══ Extract to read

3668 - Application of Large Language Models for Condensation of Oncopathological Reports for Clinical Use
Presenter(s)
Y. Liu1, J. John1, S. Sarkar1, A. Zakkar1, P. D. Kinkopf2, P. T. Teo1, and M. Abazeed1; 1Department of Radiation Oncology, Northwestern University, Feinberg School of Medicine, Chicago, IL, 2Northwestern University Feinberg School of Medicine, Chicago, IL
Purpose/Objective(s): Reviewing multiple pathology reports is a complex and time-intensive task, requiring physicians to synthesize disparate findings from several reports across various institutions and testing modalities. The process involves interpreting histopathological, immunohistochemical, and molecular data, often under time constraints that heighten the risk of errors and cognitive fatigue. Large language models (LLMs) offer a promising solution by generating concise, coherent summaries from complex data streams. We sought to explore the feasibility and limitations of LLMs in summarizing oncopathological reports.
Materials/Methods: Patients who underwent initial consultation with a single thoracic radiation oncologist in the Department of Radiation Oncology at Northwestern University between January 2019 and July 2023 were included in this study. Original pathology reports and pathology summaries from consultation notes were extracted from the electronic medical record system and subsequently anonymized for analysis. LLM-generated summaries were produced from the original pathology reports, which were further evaluated using objective metrics, including BLEU, ROUGE, METEOR, and a modified BERTscore, along with subjective metrics, including correctness, completeness, and potential harm, with the original pathology reports serving as the ground truth. Additionally, the LLM summaries were compared with pathology summaries from consultation notes for correctness and completeness. The Wilcoxon signed-rank test was utilized for paired analyses, with adjustments for multiple comparisons performed using Bonferroni’s correction.

════
══ Data under study

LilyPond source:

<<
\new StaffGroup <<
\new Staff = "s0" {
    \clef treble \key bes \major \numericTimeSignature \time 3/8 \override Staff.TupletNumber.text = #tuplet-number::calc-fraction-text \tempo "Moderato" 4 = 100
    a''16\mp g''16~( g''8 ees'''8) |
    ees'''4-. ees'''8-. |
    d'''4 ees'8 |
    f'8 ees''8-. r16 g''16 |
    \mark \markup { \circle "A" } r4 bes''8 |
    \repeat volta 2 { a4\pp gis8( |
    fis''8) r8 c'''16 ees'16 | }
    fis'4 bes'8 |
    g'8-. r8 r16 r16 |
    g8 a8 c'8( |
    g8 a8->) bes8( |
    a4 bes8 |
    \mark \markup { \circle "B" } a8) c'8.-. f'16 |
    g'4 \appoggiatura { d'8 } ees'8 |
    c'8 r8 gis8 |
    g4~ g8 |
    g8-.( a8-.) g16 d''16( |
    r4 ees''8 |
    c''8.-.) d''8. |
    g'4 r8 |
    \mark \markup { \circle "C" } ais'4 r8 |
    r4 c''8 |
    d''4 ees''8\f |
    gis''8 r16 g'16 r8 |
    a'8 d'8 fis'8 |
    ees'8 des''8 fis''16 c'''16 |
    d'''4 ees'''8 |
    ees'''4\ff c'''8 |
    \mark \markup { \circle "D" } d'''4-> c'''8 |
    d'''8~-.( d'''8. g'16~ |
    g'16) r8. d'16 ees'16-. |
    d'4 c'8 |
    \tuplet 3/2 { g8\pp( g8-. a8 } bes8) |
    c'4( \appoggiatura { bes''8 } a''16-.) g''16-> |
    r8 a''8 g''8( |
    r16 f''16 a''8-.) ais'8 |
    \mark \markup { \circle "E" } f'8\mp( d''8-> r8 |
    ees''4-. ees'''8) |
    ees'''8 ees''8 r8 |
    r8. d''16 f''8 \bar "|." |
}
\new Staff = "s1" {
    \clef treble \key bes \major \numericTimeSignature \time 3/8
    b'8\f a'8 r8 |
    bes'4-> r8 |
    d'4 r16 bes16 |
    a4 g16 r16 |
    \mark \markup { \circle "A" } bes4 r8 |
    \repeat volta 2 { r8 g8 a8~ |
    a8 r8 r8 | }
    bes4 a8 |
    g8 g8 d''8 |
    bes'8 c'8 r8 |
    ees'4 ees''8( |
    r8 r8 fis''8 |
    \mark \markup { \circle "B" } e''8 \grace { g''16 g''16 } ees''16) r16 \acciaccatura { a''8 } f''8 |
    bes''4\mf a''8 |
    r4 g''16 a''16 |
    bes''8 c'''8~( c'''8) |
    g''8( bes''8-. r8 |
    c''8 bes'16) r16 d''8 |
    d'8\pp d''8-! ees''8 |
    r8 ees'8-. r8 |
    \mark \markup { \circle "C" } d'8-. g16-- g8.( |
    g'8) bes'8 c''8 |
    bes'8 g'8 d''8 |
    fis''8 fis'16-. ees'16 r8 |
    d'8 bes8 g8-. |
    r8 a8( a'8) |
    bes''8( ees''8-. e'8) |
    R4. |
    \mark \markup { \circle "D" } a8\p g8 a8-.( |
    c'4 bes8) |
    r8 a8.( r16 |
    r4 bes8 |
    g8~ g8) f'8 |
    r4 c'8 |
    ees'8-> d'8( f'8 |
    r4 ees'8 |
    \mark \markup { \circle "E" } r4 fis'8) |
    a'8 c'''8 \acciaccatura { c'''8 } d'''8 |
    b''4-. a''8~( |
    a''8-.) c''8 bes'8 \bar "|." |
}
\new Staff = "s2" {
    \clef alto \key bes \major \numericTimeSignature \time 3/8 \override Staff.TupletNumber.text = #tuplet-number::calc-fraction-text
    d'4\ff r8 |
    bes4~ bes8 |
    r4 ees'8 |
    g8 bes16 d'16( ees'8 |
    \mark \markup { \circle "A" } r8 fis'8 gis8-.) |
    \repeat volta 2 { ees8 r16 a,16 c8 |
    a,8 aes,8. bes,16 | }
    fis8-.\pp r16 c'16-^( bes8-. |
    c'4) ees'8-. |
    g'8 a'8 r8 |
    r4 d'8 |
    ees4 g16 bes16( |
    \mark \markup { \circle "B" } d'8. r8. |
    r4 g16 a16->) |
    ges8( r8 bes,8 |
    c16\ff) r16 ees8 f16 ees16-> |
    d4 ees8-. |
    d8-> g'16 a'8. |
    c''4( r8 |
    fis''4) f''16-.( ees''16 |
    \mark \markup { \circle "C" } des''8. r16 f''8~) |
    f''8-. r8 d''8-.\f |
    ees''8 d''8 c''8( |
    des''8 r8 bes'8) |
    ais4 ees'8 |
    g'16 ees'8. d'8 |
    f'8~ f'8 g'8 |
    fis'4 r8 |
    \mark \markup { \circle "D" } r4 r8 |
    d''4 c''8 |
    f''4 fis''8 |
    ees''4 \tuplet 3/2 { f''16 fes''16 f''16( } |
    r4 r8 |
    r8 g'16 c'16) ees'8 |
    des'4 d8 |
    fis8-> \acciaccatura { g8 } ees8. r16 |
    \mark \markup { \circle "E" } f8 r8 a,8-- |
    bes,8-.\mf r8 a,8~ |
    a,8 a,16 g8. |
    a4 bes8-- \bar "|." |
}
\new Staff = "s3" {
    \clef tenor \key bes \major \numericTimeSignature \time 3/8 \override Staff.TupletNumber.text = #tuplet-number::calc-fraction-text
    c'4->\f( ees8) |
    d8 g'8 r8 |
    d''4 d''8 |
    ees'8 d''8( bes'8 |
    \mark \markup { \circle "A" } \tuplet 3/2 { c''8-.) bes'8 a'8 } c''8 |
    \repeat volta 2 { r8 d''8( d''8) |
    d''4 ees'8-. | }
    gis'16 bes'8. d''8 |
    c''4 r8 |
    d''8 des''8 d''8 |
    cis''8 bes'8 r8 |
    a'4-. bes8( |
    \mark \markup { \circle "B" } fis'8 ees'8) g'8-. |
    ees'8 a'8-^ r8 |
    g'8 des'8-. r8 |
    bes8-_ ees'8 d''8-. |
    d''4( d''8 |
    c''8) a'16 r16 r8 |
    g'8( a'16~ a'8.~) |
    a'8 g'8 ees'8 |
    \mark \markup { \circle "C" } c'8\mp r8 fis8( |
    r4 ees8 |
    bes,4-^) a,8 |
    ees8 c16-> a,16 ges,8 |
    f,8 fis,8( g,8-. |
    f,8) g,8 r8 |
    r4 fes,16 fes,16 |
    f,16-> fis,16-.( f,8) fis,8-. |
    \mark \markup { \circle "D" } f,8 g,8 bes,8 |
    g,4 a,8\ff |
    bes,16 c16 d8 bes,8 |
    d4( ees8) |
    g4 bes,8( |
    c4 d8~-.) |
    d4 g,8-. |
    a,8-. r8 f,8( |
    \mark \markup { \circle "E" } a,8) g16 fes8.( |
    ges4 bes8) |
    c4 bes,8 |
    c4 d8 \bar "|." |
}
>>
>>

════

▸ **Actions to take**:
A – According to the abstract on condensing oncopathological reports with large language models, which statistical test was used for the paired analyses?
B – Write the continuation of the abstract on condensing oncopathological reports with large language models, starting after its last sentence.

▸ **Answers for each item**:
A – The Wilcoxon signed-rank test, with Bonferroni's correction for multiple comparisons.

B –
Results: A total of 94 cases were included in this study. Six open-source LLMs (Llama 3.0, Llama 3.1, Llama 3.2, Mistral, Gemma, and DeepSeek) were utilized to generate summaries of pathology reports. Using the original pathology reports as the ground truth, the LLM-generated summaries exhibited higher scores across all models and objective evaluation metrics, compared to summaries derived from consultation notes (p < 0.001). In the subjective evaluation, DeepSeek, Mistral, Llama 3.1, and Llama 3.2 achieved higher ratings for completeness (p = 0.003, p < 0.001, p < 0.001, and p < 0.001, respectively) while maintaining comparable correctness scores relative to consultation note summaries (p = 1.000, p = 0.088, p = 0.064, and p = 0.088, respectively). The results remained consistent in additional subjective analyses involving multiple evaluators for Llama 3.1.
Conclusion: LLM-generated summaries demonstrated better performance in objective metrics and greater completeness in subjective evaluations compared to consultation note summaries. These results highlight the potential of LLMs as valuable tools for enhancing clinical documentation and workflow efficiency in oncology practice.